It might seem like ages ago that former White House Counsel Don McGahn blew off the House Judiciary Committee’s subpoena seeking his testimony related to the Mueller report. That’s because, well, it was ages ago. On Monday evening, a federal judge resolved the dispute between the executive and the legislature. And D.C. District Court Judge Ketanji Brown Jackson’s nearly 120-page ruling couldn’t have gone better for House Democrats. But the ruling could have yet-unknown implications for the House’s impeachment inquiry… or, not.
Not only did Jackson order McGahn to testify … but she also tore the White House’s “absolute immunity” claims to shreds. She called DOJ’s argument that current and former presidential advisers are “immune” from congressional testimony “a fiction.” Jackson, an Obama appointee, rebuked the unitary executive theory that often guides the Trump White House and DOJ.
“Compulsory appearance by dint of a subpoena is a legal construct, not a political one, and per the Constitution, no one is above the law,” she concludes.

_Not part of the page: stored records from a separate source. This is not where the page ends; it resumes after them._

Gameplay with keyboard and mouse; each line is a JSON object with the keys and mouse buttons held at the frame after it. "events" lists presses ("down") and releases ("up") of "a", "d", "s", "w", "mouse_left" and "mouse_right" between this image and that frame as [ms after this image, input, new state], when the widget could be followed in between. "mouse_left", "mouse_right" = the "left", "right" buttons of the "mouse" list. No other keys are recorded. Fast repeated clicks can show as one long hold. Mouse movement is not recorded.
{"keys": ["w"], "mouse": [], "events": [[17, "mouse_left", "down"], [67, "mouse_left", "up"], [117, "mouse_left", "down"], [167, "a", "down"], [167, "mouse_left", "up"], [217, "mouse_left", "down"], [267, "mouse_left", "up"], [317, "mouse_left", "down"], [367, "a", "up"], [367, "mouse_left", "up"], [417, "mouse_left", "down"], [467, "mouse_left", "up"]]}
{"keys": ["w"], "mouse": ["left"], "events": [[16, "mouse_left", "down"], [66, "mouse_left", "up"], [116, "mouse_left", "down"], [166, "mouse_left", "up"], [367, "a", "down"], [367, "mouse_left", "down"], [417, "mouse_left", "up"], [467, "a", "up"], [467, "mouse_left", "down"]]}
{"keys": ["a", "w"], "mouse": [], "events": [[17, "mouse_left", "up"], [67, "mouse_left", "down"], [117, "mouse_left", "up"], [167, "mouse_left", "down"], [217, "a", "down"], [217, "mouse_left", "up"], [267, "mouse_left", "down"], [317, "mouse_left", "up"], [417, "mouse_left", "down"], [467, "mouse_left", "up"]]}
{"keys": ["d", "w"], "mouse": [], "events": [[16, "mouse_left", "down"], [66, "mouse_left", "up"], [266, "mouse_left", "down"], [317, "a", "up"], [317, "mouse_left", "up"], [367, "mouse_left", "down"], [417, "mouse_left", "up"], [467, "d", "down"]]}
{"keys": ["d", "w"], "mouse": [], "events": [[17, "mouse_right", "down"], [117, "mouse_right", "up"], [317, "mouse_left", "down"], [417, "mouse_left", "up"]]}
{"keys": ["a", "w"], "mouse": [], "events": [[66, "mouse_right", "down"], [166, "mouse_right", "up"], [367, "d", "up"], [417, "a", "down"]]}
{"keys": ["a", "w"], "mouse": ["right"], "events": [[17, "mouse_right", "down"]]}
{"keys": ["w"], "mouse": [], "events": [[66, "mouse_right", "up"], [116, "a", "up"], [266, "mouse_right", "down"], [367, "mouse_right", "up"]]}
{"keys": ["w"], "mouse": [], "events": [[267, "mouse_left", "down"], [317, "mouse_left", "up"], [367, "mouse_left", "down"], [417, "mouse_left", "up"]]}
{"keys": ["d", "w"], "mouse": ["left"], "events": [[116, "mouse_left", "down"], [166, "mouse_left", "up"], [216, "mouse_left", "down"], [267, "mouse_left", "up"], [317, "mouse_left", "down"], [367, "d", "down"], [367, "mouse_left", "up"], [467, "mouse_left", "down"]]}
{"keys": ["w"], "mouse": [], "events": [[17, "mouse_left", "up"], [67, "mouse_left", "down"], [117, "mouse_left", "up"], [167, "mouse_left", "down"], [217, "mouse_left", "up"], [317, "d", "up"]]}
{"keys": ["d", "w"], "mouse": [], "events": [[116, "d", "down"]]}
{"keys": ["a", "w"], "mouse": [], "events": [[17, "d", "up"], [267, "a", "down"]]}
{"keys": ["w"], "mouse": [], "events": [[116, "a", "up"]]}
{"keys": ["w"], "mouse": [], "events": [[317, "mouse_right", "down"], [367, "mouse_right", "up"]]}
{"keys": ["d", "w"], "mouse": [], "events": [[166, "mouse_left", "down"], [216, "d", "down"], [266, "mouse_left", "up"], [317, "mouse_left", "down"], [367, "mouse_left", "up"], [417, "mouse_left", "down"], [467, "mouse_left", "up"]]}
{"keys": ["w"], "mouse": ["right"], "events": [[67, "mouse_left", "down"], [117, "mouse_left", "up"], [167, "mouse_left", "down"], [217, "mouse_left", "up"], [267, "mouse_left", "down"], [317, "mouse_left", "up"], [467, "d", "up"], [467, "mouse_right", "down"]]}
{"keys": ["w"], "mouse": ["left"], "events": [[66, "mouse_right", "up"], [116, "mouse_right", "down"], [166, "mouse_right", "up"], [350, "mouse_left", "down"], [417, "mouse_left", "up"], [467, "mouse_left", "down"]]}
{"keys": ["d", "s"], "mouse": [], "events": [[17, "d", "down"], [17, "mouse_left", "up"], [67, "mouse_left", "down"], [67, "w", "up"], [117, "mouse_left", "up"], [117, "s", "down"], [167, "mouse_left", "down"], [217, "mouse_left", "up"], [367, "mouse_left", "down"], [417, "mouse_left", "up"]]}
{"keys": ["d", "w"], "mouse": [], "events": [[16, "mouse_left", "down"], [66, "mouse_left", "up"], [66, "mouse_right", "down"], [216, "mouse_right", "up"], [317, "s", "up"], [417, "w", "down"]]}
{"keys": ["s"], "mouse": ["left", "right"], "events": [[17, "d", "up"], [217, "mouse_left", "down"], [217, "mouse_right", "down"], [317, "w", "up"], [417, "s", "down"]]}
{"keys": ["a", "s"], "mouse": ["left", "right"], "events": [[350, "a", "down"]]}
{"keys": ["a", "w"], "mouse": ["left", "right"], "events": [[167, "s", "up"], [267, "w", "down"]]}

The Justice Department, which is representing the former White House counsel in the case, quickly announced plans to appeal, and the White House decried the ruling in a statement. McGahn’s lawyer said his client will comply with Jackson’s order to appear unless a court issues a stay pending appeal.
Jackson accused the Trump administration of “emasculating” the House by trying to thwart its ability to seek redress from the courts when subpoenas are ignored. The judge quoted from “The Federalist Papers,” specifically No. 51 by James Madison and No. 69 by Alexander Hamilton, along with Alexis de Tocqueville’s “Democracy in America,” as she rejected the administration’s argument that White House senior staff are “absolutely immune.”
Trump has cottoned to describing his authority as “absolute.” He has publicly declared his intention to stonewall and ignore all subpoenas. White House counsel Pat Cipollone said in an Oct. 8 letter that the administration would not cooperate in any way with the House’s inquiry into whether the president abused his power vis-a-vis Ukraine.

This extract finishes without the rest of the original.